* [Assignment]:
Starting at the top of the listing, extract every line up to and including the one with "dùng để nấu". Pictures stay out of the copy.

* [Source material]:
________________

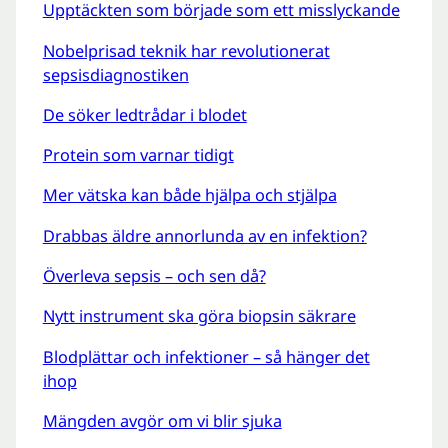
Upptäckten som började som ett misslyckande
Nobelprisad teknik har revolutionerat
sepsisdiagnostiken
De söker ledtrådar i blodet
Protein som varnar tidigt
Mer vätska kan både hjälpa och stjälpa
Drabbas äldre annorlunda av en infektion?
Överleva sepsis – och sen då?
Nytt instrument ska göra biopsin säkrare
Blodplättar och infektioner – så hänger det
ihop
Mängden avgör om vi blir sjuka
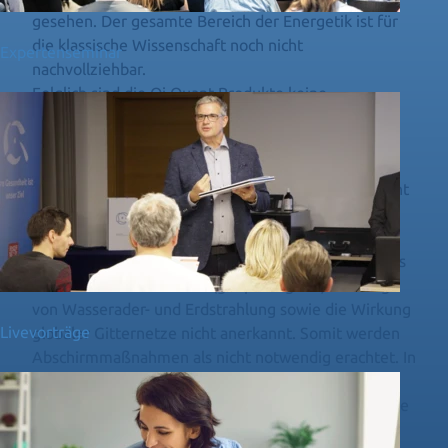
gesehen. Der gesamte Bereich der Energetik ist für
die klassische Wissenschaft noch nicht
Expertenseminar
nachvollziehbar.
Folglich sind die Qi Quant-Produkte keine
Heilprodukte und wir betonen, dass Qi Quant keine
wie auch immer gearteten Heilversprechen abgibt.
Der Einsatz der Qi Quant-Produkte beinhaltet keine
Therapie im medizinischen Kontext und ersetzt nicht
die Konsultation eines Arztes oder Heilpraktikers
(BRD).
In der Schulwissenschaft sind sowohl die Existenz als
auch die krankmachende (geopathogene) Wirkung
von Wasserader- und Erdstrahlung sowie die Wirkung
Livevorträge
globaler Gitternetze nicht anerkannt. Somit werden
Abschirmmaßnahmen als nicht notwendig erachtet. In
den aktuellen wissenschaftlichen Standards gelten
auch Elektrosmog, insbesondere elektromagnetische
Felder, Handystrahlungen oder WLAN für den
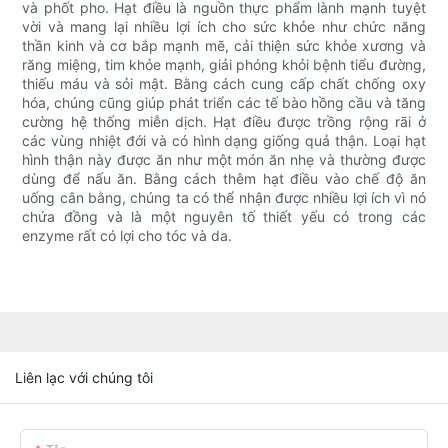
và phốt pho. Hạt điều là nguồn thực phẩm lành mạnh tuyệt
vời và mang lại nhiều lợi ích cho sức khỏe như chức năng
thần kinh và cơ bắp mạnh mẽ, cải thiện sức khỏe xương và
răng miệng, tim khỏe mạnh, giải phóng khỏi bệnh tiểu đường,
thiếu máu và sỏi mật. Bằng cách cung cấp chất chống oxy
hóa, chúng cũng giúp phát triển các tế bào hồng cầu và tăng
cường hệ thống miễn dịch. Hạt điều được trồng rộng rãi ở
các vùng nhiệt đới và có hình dạng giống quả thận. Loại hạt
hình thận này được ăn như một món ăn nhẹ và thường được
dùng để nấu ăn. Bằng cách thêm hạt điều vào chế độ ăn
uống cân bằng, chúng ta có thể nhận được nhiều lợi ích vì nó
chứa đồng và là một nguyên tố thiết yếu có trong các
enzyme rất có lợi cho tóc và da.
Liên lạc với chúng tôi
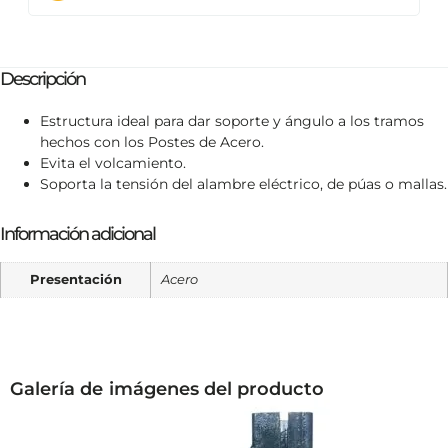
Descripción
Estructura ideal para dar soporte y ángulo a los tramos
hechos con los Postes de Acero.
Evita el volcamiento.
Soporta la tensión del alambre eléctrico, de púas o mallas.
Información adicional
Presentación
Acero
Galería de imágenes del producto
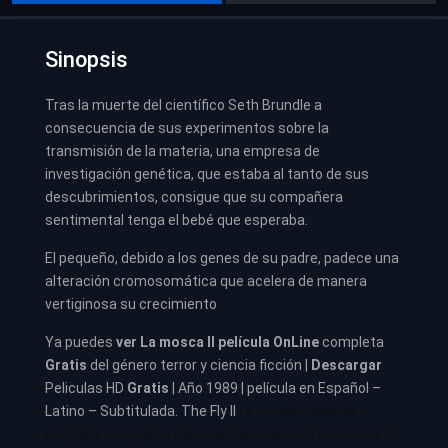
Sinopsis
Tras la muerte del científico Seth Brundle a
consecuencia de sus experimentos sobre la
transmisión de la materia, una empresa de
investigación genética, que estaba al tanto de sus
descubrimientos, consigue que su compañera
sentimental tenga el bebé que esperaba.
El pequeño, debido a los genes de su padre, padece una
alteración cromosomática que acelera de manera
vertiginosa su crecimiento
Ya puedes
ver
La mosca II película
OnLine
completa
Gratis
del género terror y ciencia ficción |
Descargar
Peliculas HD
Gratis
| Año 1989 | película en Español –
Latino – Subtitulada. The Fly II
La mosca II pelicula
completa en español latino repelis – cuevana
|
La mosca II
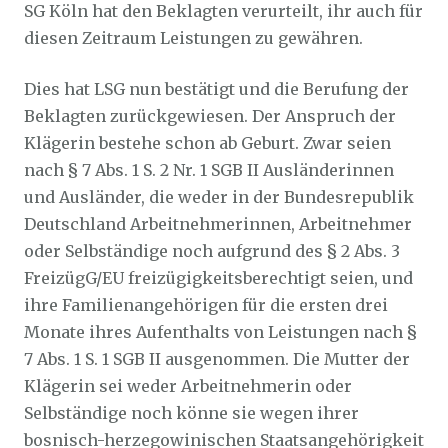
SG Köln hat den Beklagten verurteilt, ihr auch für
diesen Zeitraum Leistungen zu gewähren.
Dies hat LSG nun bestätigt und die Berufung der
Beklagten zurückgewiesen. Der Anspruch der
Klägerin bestehe schon ab Geburt. Zwar seien
nach § 7 Abs. 1 S. 2 Nr. 1 SGB II Ausländerinnen
und Ausländer, die weder in der Bundesrepublik
Deutschland Arbeitnehmerinnen, Arbeitnehmer
oder Selbständige noch aufgrund des § 2 Abs. 3
FreizügG/EU freizügigkeitsberechtigt seien, und
ihre Familienangehörigen für die ersten drei
Monate ihres Aufenthalts von Leistungen nach §
7 Abs. 1 S. 1 SGB II ausgenommen. Die Mutter der
Klägerin sei weder Arbeitnehmerin oder
Selbständige noch könne sie wegen ihrer
bosnisch-herzegowinischen Staatsangehörigkeit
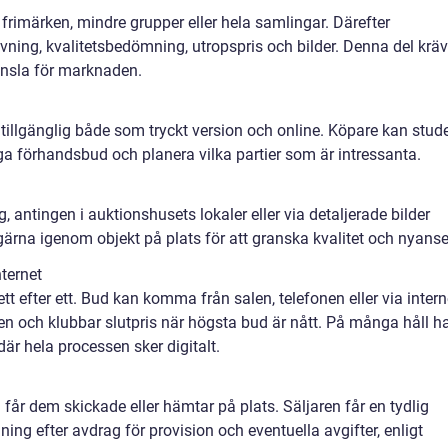
 frimärken, mindre grupper eller hela samlingar. Därefter
vning, kvalitetsbedömning, utropspris och bilder. Denna del kräv
änsla för marknaden.
 tillgänglig både som tryckt version och online. Köpare kan stud
gga förhandsbud och planera vilka partier som är intressanta.
 antingen i auktionshusets lokaler eller via detaljerade bilder
ärna igenom objekt på plats för att granska kvalitet och nyanse
nternet
t efter ett. Bud kan komma från salen, telefonen eller via intern
en och klubbar slutpris när högsta bud är nått. På många håll h
där hela processen sker digitalt.
får dem skickade eller hämtar på plats. Säljaren får en tydlig
ng efter avdrag för provision och eventuella avgifter, enligt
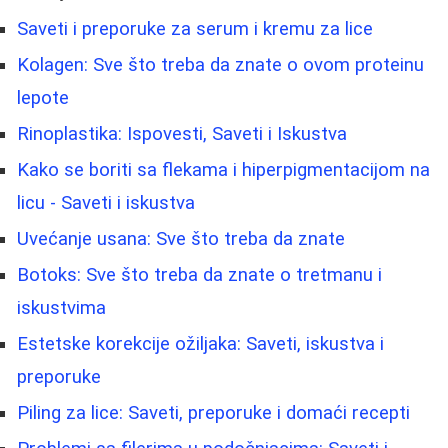
Saveti i preporuke za serum i kremu za lice
Kolagen: Sve što treba da znate o ovom proteinu
lepote
Rinoplastika: Ispovesti, Saveti i Iskustva
Kako se boriti sa flekama i hiperpigmentacijom na
licu - Saveti i iskustva
Uvećanje usana: Sve što treba da znate
Botoks: Sve što treba da znate o tretmanu i
iskustvima
Estetske korekcije ožiljaka: Saveti, iskustva i
preporuke
Piling za lice: Saveti, preporuke i domaći recepti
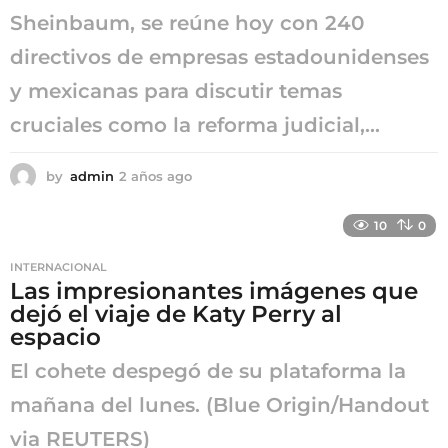
Sheinbaum, se reúne hoy con 240
directivos de empresas estadounidenses
y mexicanas para discutir temas
cruciales como la reforma judicial,...
by
admin
2 años ago
2
a
ñ
10
0
o
s
INTERNACIONAL
a
Las impresionantes imágenes que
g
dejó el viaje de Katy Perry al
o
espacio
El cohete despegó de su plataforma la
mañana del lunes. (Blue Origin/Handout
via REUTERS)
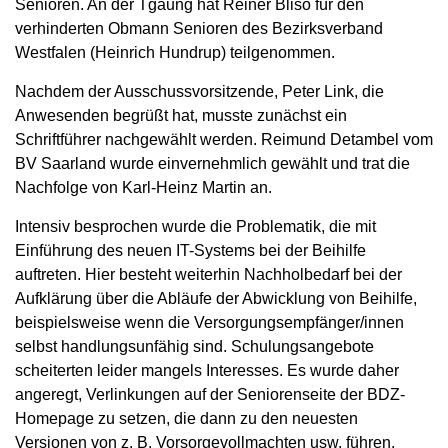
Senioren. An der Tgaung hat Reiner Bliso für den
verhinderten Obmann Senioren des Bezirksverband
Westfalen (Heinrich Hundrup) teilgenommen.
Nachdem der Ausschussvorsitzende, Peter Link, die
Anwesenden begrüßt hat, musste zunächst ein
Schriftführer nachgewählt werden. Reimund Detambel vom
BV Saarland wurde einvernehmlich gewählt und trat die
Nachfolge von Karl-Heinz Martin an.
Intensiv besprochen wurde die Problematik, die mit
Einführung des neuen IT-Systems bei der Beihilfe
auftreten. Hier besteht weiterhin Nachholbedarf bei der
Aufklärung über die Abläufe der Abwicklung von Beihilfe,
beispielsweise wenn die Versorgungsempfänger/innen
selbst handlungsunfähig sind. Schulungsangebote
scheiterten leider mangels Interesses. Es wurde daher
angeregt, Verlinkungen auf der Seniorenseite der BDZ-
Homepage zu setzen, die dann zu den neuesten
Versionen von z. B. Vorsorgevollmachten usw. führen.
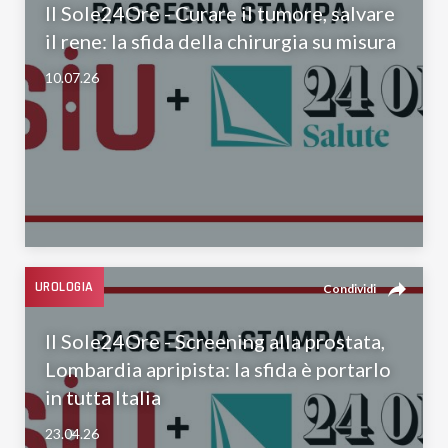
Il Sole24Ore - Curare il tumore, salvare
il rene: la sfida della chirurgia su misura
10.07.26
reply
UROLOGIA
Condividi
Il Sole24Ore - Screening alla prostata,
Lombardia apripista: la sfida è portarlo
in tutta Italia
23.04.26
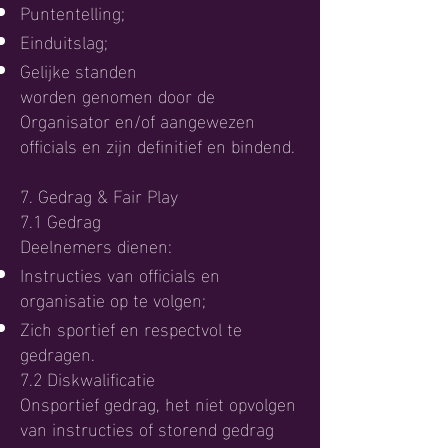
Puntentelling;
Einduitslag;
Gelijke standen
worden genomen door de
Organisator en/of aangewezen
officials en zijn definitief en bindend.
7. Gedrag & Fair Play
7.1 Gedrag
Deelnemers dienen:
Instructies van officials en
organisatie op te volgen;
Zich sportief en respectvol te
gedragen.
7.2 Diskwalificatie
Onsportief gedrag, het niet opvolgen
van instructies of storend gedrag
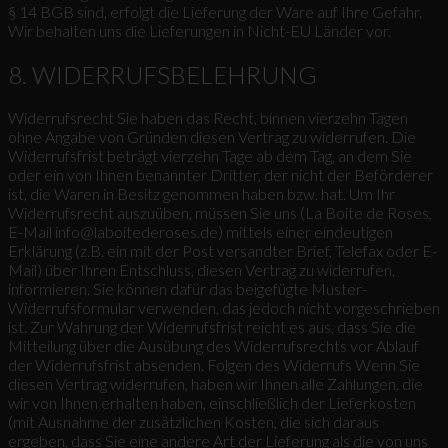
§ 14 BGB sind, erfolgt die Lieferung der Ware auf Ihre Gefahr.
Wir behalten uns die Lieferungen in Nicht-EU Länder vor.
8. WIDERRUFSBELEHRUNG
Widerrufsrecht Sie haben das Recht, binnen vierzehn Tagen
ohne Angabe von Gründen diesen Vertrag zu widerrufen. Die
Widerrufsfrist beträgt vierzehn Tage ab dem Tag, an dem Sie
oder ein von Ihnen benannter Dritter, der nicht der Beförderer
ist, die Waren in Besitz genommen haben bzw. hat. Um Ihr
Widerrufsrecht auszuüben, müssen Sie uns (La Boite de Roses,
E-Mail info@laboitederoses.de) mittels einer eindeutigen
Erklärung (z.B. ein mit der Post versandter Brief, Telefax oder E-
Mail) über Ihren Entschluss, diesen Vertrag zu widerrufen,
informieren. Sie können dafür das beigefügte Muster-
Widerrufsformular verwenden, das jedoch nicht vorgeschrieben
ist. Zur Wahrung der Widerrufsfrist reicht es aus, dass Sie die
Mitteilung über die Ausübung des Widerrufsrechts vor Ablauf
der Widerrufsfrist absenden. Folgen des Widerrufs Wenn Sie
diesen Vertrag widerrufen, haben wir Ihnen alle Zahlungen, die
wir von Ihnen erhalten haben, einschließlich der Lieferkosten
(mit Ausnahme der zusätzlichen Kosten, die sich daraus
ergeben, dass Sie eine andere Art der Lieferung als die von uns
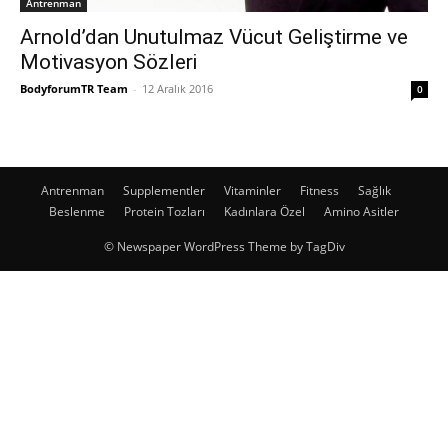
Antrenman
Arnold’dan Unutulmaz Vücut Geliştirme ve
Motivasyon Sözleri
BodyforumTR Team
-
12 Aralık 2016
0
Antrenman
Supplementler
Vitaminler
Fitness
Sağlık
Beslenme
Protein Tozları
Kadınlara Özel
Amino Asitler
© Newspaper WordPress Theme by TagDiv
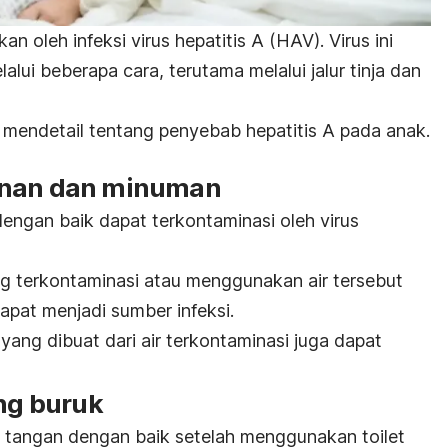
 oleh infeksi virus hepatitis A (HAV). Virus ini
lui beberapa cara, terutama melalui jalur tinja dan
h mendetail tentang penyebab hepatitis A pada anak.
anan dan minuman
ngan baik dapat terkontaminasi oleh virus
ng terkontaminasi atau menggunakan air tersebut
pat menjadi sumber infeksi.
ang dibuat dari air terkontaminasi juga dapat
ang buruk
 tangan dengan baik setelah menggunakan toilet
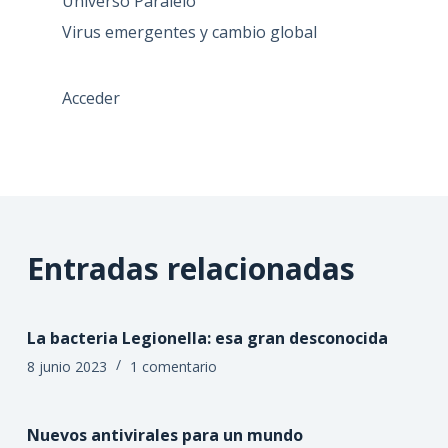
Universo Paralelo
Virus emergentes y cambio global
Acceder
Entradas relacionadas
La bacteria Legionella: esa gran desconocida
8 junio 2023
1 comentario
Nuevos antivirales para un mundo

________________

* [Response to this exercise]:
Upptäckten som började som ett misslyckande
Nobelprisad teknik har revolutionerat
sepsisdiagnostiken
De söker ledtrådar i blodet
Protein som varnar tidigt
Mer vätska kan både hjälpa och stjälpa
Drabbas äldre annorlunda av en infektion?
Överleva sepsis – och sen då?
Nytt instrument ska göra biopsin säkrare
Blodplättar och infektioner – så hänger det
ihop
Mängden avgör om vi blir sjuka
gesehen. Der gesamte Bereich der Energetik ist für
die klassische Wissenschaft noch nicht
Expertenseminar
nachvollziehbar.
Folglich sind die Qi Quant-Produkte keine
Heilprodukte und wir betonen, dass Qi Quant keine
wie auch immer gearteten Heilversprechen abgibt.
Der Einsatz der Qi Quant-Produkte beinhaltet keine
Therapie im medizinischen Kontext und ersetzt nicht
die Konsultation eines Arztes oder Heilpraktikers
(BRD).
In der Schulwissenschaft sind sowohl die Existenz als
auch die krankmachende (geopathogene) Wirkung
von Wasserader- und Erdstrahlung sowie die Wirkung
Livevorträge
globaler Gitternetze nicht anerkannt. Somit werden
Abschirmmaßnahmen als nicht notwendig erachtet. In
den aktuellen wissenschaftlichen Standards gelten
auch Elektrosmog, insbesondere elektromagnetische
Felder, Handystrahlungen oder WLAN für den
và phốt pho. Hạt điều là nguồn thực phẩm lành mạnh tuyệt
vời và mang lại nhiều lợi ích cho sức khỏe như chức năng
thần kinh và cơ bắp mạnh mẽ, cải thiện sức khỏe xương và
răng miệng, tim khỏe mạnh, giải phóng khỏi bệnh tiểu đường,
thiếu máu và sỏi mật. Bằng cách cung cấp chất chống oxy
hóa, chúng cũng giúp phát triển các tế bào hồng cầu và tăng
cường hệ thống miễn dịch. Hạt điều được trồng rộng rãi ở
các vùng nhiệt đới và có hình dạng giống quả thận. Loại hạt
hình thận này được ăn như một món ăn nhẹ và thường được
dùng để nấu ăn. Bằng cách thêm hạt điều vào chế độ ăn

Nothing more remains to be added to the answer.